Reyes-Marcos also immigrated to the U.S. from Mexico City at a young age. She became politically active both on campus and in last year’s election when she interned with Hillary Clinton’s campaign. She said she was upset by the irresponsible way Trump is dealing with DACA.


“I don’t want him to be playing around with what side he’s taking, I want a final answer so that we don’t have to keep worrying about this,” Reyes-Marcos said.


Cruz Lopez also endorsed the Chicano/Chicana-support group MEChA as a good source of support for undocumented immigrants and Reyes-Marcos cited the pro-choice group NARAL and UNLV’s Young Democrats as helpful organizations.  


But DACA students should still be aware if they decide to travel abroad.

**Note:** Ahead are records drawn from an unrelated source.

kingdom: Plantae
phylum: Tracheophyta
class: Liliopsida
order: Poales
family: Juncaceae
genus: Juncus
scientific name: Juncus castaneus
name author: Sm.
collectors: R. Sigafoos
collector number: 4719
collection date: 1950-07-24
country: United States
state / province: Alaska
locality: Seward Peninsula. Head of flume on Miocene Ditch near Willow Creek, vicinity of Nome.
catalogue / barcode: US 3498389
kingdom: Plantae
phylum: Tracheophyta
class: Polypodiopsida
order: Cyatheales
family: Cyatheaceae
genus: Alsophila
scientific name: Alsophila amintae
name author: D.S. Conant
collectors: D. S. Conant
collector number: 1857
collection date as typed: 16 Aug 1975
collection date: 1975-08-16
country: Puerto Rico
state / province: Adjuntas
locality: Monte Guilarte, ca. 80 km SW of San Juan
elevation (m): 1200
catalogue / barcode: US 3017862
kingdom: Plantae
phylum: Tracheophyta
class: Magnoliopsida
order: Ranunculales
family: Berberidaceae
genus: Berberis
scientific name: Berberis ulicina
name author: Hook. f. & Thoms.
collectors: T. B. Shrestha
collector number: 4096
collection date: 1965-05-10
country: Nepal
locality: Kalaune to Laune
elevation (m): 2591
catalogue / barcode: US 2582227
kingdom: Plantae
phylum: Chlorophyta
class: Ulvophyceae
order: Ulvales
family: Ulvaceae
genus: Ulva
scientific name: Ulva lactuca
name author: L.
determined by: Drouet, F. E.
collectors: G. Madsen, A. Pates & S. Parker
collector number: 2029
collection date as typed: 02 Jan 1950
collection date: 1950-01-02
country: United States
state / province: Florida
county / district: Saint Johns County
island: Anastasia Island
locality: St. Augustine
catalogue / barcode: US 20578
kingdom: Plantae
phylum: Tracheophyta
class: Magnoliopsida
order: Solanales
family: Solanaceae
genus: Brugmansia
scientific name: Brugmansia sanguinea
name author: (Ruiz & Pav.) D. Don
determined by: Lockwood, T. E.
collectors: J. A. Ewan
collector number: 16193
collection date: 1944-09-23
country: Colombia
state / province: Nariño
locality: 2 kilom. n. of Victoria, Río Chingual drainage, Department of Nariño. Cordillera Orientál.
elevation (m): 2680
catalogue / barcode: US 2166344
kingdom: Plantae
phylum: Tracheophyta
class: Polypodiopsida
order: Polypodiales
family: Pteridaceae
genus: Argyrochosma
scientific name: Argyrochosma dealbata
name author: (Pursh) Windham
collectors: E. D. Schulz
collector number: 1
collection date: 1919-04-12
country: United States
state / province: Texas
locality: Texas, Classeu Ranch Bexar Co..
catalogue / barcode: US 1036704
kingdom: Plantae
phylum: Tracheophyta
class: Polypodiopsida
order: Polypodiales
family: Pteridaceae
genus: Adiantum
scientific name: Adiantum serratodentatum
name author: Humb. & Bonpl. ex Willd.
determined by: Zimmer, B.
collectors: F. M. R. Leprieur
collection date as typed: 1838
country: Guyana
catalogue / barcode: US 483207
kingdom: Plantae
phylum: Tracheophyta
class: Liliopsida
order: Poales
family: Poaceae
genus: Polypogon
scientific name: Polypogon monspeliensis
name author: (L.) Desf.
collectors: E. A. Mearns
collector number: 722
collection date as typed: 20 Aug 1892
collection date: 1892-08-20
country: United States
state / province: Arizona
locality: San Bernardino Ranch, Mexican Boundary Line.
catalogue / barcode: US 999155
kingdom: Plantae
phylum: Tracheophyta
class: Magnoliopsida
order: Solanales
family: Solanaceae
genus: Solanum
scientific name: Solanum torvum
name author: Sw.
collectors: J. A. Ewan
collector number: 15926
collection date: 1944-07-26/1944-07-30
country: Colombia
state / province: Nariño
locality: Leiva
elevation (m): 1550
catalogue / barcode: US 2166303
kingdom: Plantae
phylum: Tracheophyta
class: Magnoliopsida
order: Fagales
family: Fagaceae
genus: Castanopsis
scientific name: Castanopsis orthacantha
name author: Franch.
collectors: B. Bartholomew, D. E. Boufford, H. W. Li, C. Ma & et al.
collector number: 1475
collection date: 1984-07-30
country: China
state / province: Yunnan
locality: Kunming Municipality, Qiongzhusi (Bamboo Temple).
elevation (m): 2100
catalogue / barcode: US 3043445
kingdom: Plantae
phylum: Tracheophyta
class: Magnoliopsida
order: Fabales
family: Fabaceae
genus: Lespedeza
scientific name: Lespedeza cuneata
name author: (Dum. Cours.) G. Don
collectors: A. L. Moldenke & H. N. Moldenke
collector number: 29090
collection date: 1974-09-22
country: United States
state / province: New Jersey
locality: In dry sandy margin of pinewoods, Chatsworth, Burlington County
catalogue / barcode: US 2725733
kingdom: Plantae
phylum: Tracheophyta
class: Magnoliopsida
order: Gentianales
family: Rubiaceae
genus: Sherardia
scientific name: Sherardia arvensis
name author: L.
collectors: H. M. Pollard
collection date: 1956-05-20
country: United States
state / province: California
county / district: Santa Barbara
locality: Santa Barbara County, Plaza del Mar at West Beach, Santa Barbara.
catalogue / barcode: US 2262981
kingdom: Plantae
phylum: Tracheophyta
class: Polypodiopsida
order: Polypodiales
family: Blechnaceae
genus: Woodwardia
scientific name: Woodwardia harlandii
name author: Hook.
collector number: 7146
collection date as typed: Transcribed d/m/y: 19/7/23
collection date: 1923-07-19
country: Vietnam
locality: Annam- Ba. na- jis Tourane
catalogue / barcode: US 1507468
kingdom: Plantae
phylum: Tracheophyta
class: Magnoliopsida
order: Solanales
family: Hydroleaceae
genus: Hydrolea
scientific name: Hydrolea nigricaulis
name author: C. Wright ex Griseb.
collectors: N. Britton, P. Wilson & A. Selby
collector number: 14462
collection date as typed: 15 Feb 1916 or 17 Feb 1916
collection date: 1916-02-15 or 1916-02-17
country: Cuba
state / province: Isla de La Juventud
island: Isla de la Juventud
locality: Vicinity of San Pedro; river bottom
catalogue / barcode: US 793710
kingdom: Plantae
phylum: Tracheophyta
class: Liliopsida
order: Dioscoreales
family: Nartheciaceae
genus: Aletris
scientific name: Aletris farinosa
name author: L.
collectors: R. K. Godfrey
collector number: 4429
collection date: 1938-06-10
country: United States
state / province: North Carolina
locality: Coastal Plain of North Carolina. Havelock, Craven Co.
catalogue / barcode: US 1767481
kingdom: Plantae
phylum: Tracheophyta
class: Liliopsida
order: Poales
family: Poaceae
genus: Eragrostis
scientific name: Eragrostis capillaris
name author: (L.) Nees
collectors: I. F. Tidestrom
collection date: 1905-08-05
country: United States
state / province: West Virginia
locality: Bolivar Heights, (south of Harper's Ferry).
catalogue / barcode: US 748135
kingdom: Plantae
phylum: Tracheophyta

The federal government will no longer be granting Advanced Parole travel documents that allow DACA recipients to travel internationally and return to the U.S.


DACA students studying abroad in Fall 2017 should contact the UNLV Office of International Programs at 702-895-3896 or international.programs@unlv.edu, and should be careful about traveling abroad on advance parole, according to the resource guide UNLV published on its website.


Anyone whose DACA is expiring on or before March 5, 2018 needs to apply for a renewal by Oct. 5 to be considered.



Resources for DACA Students


United We Dream – unitedwedream.org


United We Dream is the largest immigrant youth-led organization in the U.S. Their nonpartisan network has over 100,000 immigrant youth and allies and 55 affiliate organizations in 26 states. They organize and advocate for the dignity and fair treatment of immigrant youth and families, regardless of immigration status.


United We Dream seeks to address the inequities and obstacles faced by immigrant youth and believe that by empowering immigrant youth, they can advance the cause of the entire community.


The organization is driven by and accountable to thousands of members across the country who make up their grassroots network.


Educators for Fair Consideration – e4fc.org


E4fc provides financial support that enable undocumented people to overcome systemic barriers. The organization develops partnerships with key educational institutions to enhance their support for undocumented students, and identify promising practices that will embolden other educational institutions.


E4fc offers career training, mentorship, professional development and opportunities to educate and empower the undocumented community.


National Immigration Law Center – nilc.org/get-involved/trainings


Established in 1979, the National Immigration Law Center is exclusively dedicated to defending and advancing the rights of low-income immigrants.


The organization believes that all people who live in the U.S., regardless of race, gender, immigration or economic status, should have the opportunity to achieve their full potential. They have played a major role in addressing policies that affect the ability of low-income immigrants to prosper and thrive.